> _Given passage_:
···

Verify build node works with `knife node status`
this will query push jobs server for status of each node (different from knife status)
available means push jobs can communicate with the node (you will know that at least push jobs is running at this point)
Verify you can fire off a push job:
knife job start chef-client --search '*:*'

create user (via UI or CLI)

add public ssh key from workstations `ssh-keygen` step to the user
delivery ui -> user -> ssh pub key

Jump Box (or workstation)
===================
Install chefdk
configure knife.rb with delivery key for communication with chef server
example:
node_name 'delivery'
chef_server_url "https://ip-10-0-0-80.ec2.internal/organizations/automate_org"
client_key 'C:\Users\chef\.chef\delivery.pem'
trusted_certs_dir 'C:\Users\chef\.chef\trusted_certs'
# analytics_server_url 'https://cad-chef-server/organizations/cad'
cookbook_path 'C:\Users\chef\chef-demo\cookbooks'

fetch certs if needed
knife ssl fetch

verify knife works
knife node list
(or from delivery server)
knife node list -k /etc/delivery/delivery.pem -u delivery --server-url https://ip-10-0-0-80.ec2.internal/organizations/automate_org

Pull down all of the cookbook dependencies to be used in air-gapped env (i do it via berks)
mkdir repo
cd repo
chef generate cookbook staging (this will be the first test cookbook)

···

> _Data lines_:
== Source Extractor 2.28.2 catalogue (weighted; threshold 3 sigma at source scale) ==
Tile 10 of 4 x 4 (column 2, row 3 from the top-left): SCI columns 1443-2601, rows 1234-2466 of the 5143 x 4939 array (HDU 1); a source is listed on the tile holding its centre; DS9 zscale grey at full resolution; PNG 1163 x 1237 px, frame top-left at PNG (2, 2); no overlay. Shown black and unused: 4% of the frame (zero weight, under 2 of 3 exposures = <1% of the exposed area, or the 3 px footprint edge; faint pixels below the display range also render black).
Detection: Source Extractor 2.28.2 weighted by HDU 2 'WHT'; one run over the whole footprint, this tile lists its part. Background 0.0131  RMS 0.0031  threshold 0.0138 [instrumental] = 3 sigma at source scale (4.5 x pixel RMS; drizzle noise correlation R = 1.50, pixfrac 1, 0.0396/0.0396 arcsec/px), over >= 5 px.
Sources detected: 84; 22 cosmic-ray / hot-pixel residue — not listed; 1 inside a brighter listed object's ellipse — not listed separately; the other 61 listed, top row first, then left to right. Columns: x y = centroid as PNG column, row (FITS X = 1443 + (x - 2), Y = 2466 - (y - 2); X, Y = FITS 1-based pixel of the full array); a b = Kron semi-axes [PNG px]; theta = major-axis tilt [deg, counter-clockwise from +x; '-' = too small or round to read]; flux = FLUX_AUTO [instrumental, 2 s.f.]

···

> _Request A_: According to the setup notes, which command fetches certs if needed?
> _Request B_: Reproduce the portion of the setup notes starting with "Pull down all" and going on through "first test cookbook)".

> _Full response A_: knife ssl fetch

> _Full response B_:
Pull down all of the cookbook dependencies to be used in air-gapped env (i do it via berks)
mkdir repo
cd repo
chef generate cookbook staging (this will be the first test cookbook)